Optibrium demonstrates superior molecular docking method for small molecules and macrocycles
CAMBRIDGE, UK, 22 October 2024 – Optibrium, a leading developer of software and AI solutions for molecular design today announced the publication of a peer-reviewed study in the Journal of Computer-Aided Molecular Design, ‘Structure-Based Pose Prediction: Non-cognate Docking Extended to Macrocylic Ligands’. The paper demonstrates that Surflex-Dock can accurately predict the binding conformation and orientation (pose) of unknown (non-cognate) ligands, including macrocycles.
Molecular docking is a relatively easy process for re-docking known (cognate) ligands of proteins, exhibiting very high success rates. However, in any real-world application, it is unknown binding partners that are under investigation, such as predicting the binding mode of a candidate ligand during a drug design process. Predicting binding interactions in these scenarios is referred to as non-cognate molecular docking, which typically has a much lower success rate. Non-cognate docking is particularly challenging for macrocyclic compounds given their size and flexibility.
Using a data set of ~1000 ligands, the study compared different molecular docking methods to predict the non-cognate binding of non-macrocyclic and macrocyclic ligands. Using the Surflex-Dock method, correct poses among the two top-ranked predictions were identified 80% of the time, a success rate far exceeding those observed for AutoDock Vina and Gnina, particularly for macrocyclic ligands. In fact, the non-cognate macrocycle docking performance of Optibrium’s method rivals other reports of cognate non-macrocycle small molecule docking.

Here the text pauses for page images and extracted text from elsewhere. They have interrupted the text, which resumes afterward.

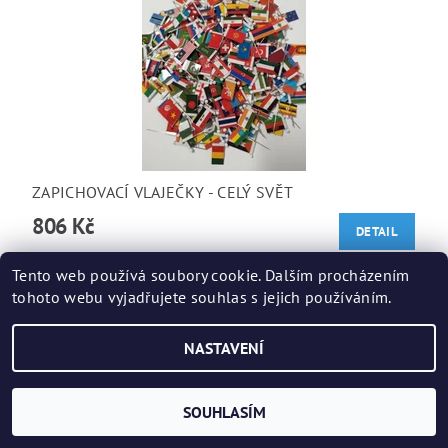
ZAPICHOVACÍ VLAJEČKY - CELÝ SVĚT
806 Kč
DETAIL
Tento web používá soubory cookie. Dalším procházením
tohoto webu vyjadřujete souhlas s jejich používáním.
2026 ©
Znáš svět?
, všechna práva vyhrazena
NASTAVENÍ
Vytvořil Shoptet
SOUHLASÍM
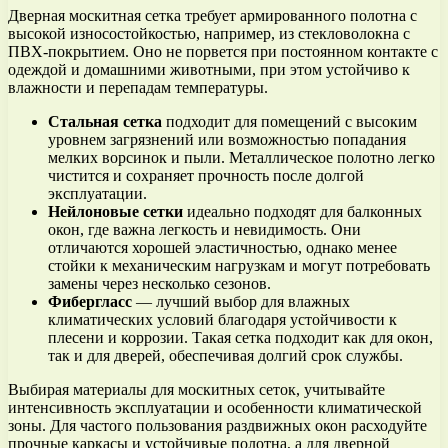
Дверная москитная сетка требует армированного полотна с
высокой износостойкостью, например, из стекловолокна с
ПВХ-покрытием. Оно не порвется при постоянном контакте с
одеждой и домашними животными, при этом устойчиво к
влажности и перепадам температуры.
Стальная сетка
подходит для помещений с высоким
уровнем загрязнений или возможностью попадания
мелких ворсинок и пыли. Металлическое полотно легко
чистится и сохраняет прочность после долгой
эксплуатации.
Нейлоновые сетки
идеально подходят для балконных
окон, где важна легкость и невидимость. Они
отличаются хорошей эластичностью, однако менее
стойки к механическим нагрузкам и могут потребовать
замены через несколько сезонов.
Фибергласс
— лучший выбор для влажных
климатических условий благодаря устойчивости к
плесени и коррозии. Такая сетка подходит как для окон,
так и для дверей, обеспечивая долгий срок службы.
Выбирая материалы для москитных сеток, учитывайте
интенсивность эксплуатации и особенности климатической
зоны. Для частого пользования раздвижных окон расходуйте
прочные каркасы и устойчивые полотна, а для дверной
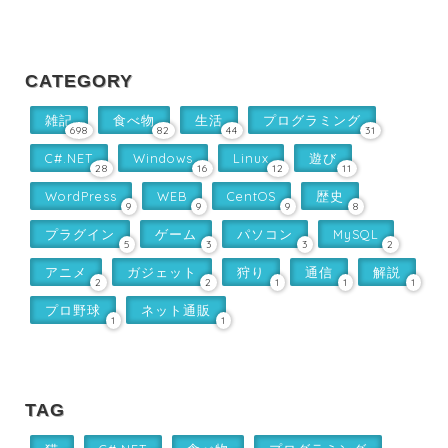
CATEGORY
雑記
食べ物
生活
プログラミング
698
82
44
31
C#.NET
Windows
Linux
遊び
28
16
12
11
WordPress
WEB
CentOS
歴史
9
9
9
8
プラグイン
ゲーム
パソコン
MySQL
5
3
3
2
アニメ
ガジェット
狩り
通信
解説
2
2
1
1
1
プロ野球
ネット通販
1
1
TAG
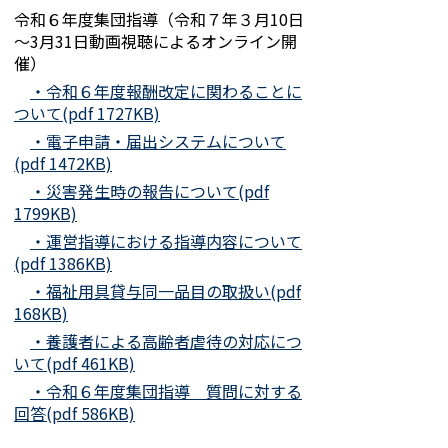
令和６年度集団指導（令和７年３月10
日
～3月31日動画視聴によるオンライン開
催）
・令和６年度報酬改定に関わることに
ついて(pdf 1727KB)
・電子申請・届出システムについて
(pdf 1472KB)
・災害発生時の報告について(pdf
1799KB)
・運営指導における指導内容について
(pdf 1386KB)
・福祉用具貸与同一品目の取扱い(pdf
168KB)
・養護者による高齢者虐待の対応につ
いて(pdf 461KB)
・令和６年度集団指導 質問に対する
回答(pdf 586KB)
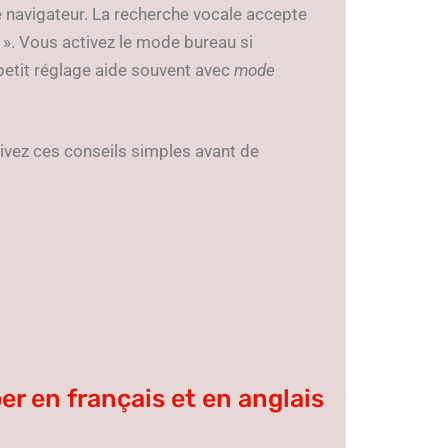
le navigateur. La recherche vocale accepte
». Vous activez le mode bureau si
 petit réglage aide souvent avec
mode
uivez ces conseils simples avant de
er en français et en anglais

In addition to demonstrating the outstanding performance of Surflex-Dock for complex docking scenarios, the paper provides a benchmark for the community to determine the success of other methods on real-world molecular design applications.

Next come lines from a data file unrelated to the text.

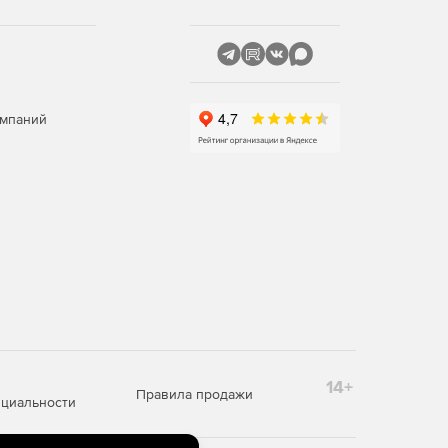
омпаний
14+
Правила продажи
циальности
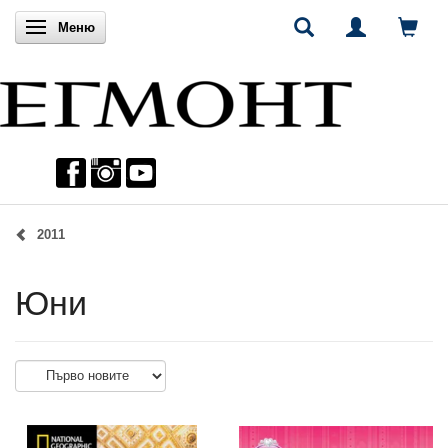
Включи навигацията
Меню
2011
Юни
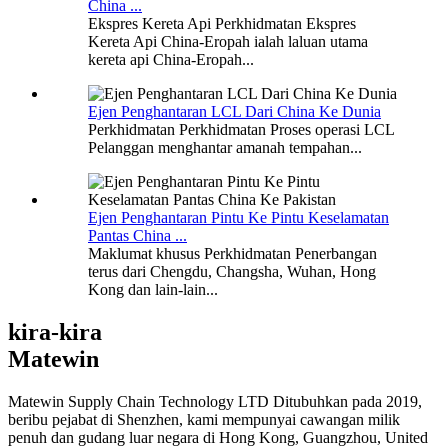
China ...
Ekspres Kereta Api Perkhidmatan Ekspres
Kereta Api China-Eropah ialah laluan utama
kereta api China-Eropah...
Ejen Penghantaran LCL Dari China Ke Dunia
Perkhidmatan Perkhidmatan Proses operasi LCL
Pelanggan menghantar amanah tempahan...
Ejen Penghantaran Pintu Ke Pintu Keselamatan
Pantas China ...
Maklumat khusus Perkhidmatan Penerbangan
terus dari Chengdu, Changsha, Wuhan, Hong
Kong dan lain-lain...
kira-kira
Matewin
Matewin Supply Chain Technology LTD Ditubuhkan pada 2019,
beribu pejabat di Shenzhen, kami mempunyai cawangan milik
penuh dan gudang luar negara di Hong Kong, Guangzhou, United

Ann Cleves, VP of Application Science, BioPharmics Division, Optibrium, said:
This paper reports, for the first time, highly accurate results for macrocyclic ligand conformation and orientation prediction which match the accuracy shown for diverse non-macrocyclic ligands. Crucially, the results characterising Surflex-Dock’s performance were achieved with ensembles of macrocycle-naive protein structures. Setting a new benchmark for non-cognate docking, our research underlines how Surflex-Dock is leading the field for chemists developing both macrocyclic and small molecule modalities and validates the use of Optibrium’s BioPharmics platform for developing macrocyclic therapeutics.